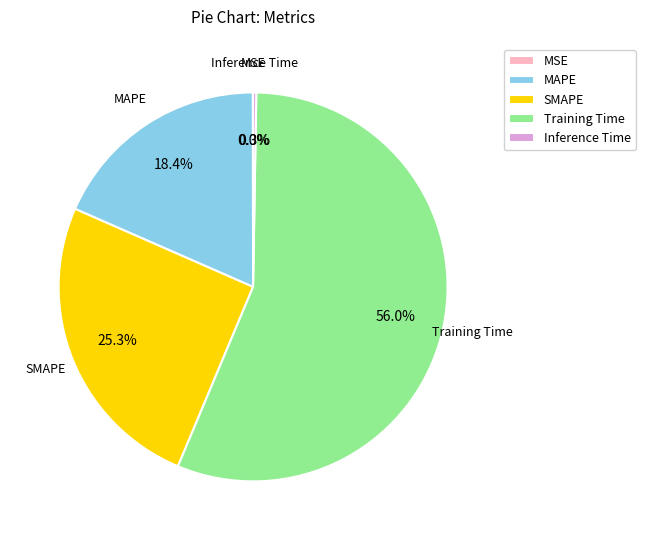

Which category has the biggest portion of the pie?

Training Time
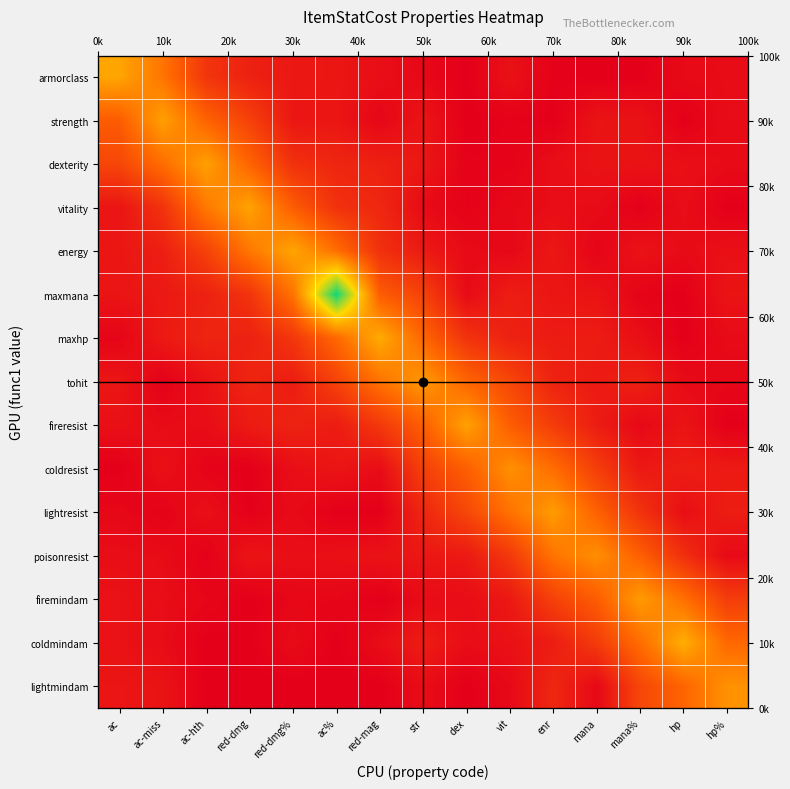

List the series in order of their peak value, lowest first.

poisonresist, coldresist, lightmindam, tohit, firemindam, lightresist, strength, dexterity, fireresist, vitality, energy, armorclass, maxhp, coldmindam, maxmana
--
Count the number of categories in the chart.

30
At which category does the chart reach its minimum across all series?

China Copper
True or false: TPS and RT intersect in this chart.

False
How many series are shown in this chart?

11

• The task: Copy the records exactly as they appear, from the line containing "Which category has" through the line containing "maxhp, coldmindam, maxmana", inclusive, and omit any pictures from your copy.

• Task result:
Which category has the biggest portion of the pie?

Training Time

List the series in order of their peak value, lowest first.

poisonresist, coldresist, lightmindam, tohit, firemindam, lightresist, strength, dexterity, fireresist, vitality, energy, armorclass, maxhp, coldmindam, maxmana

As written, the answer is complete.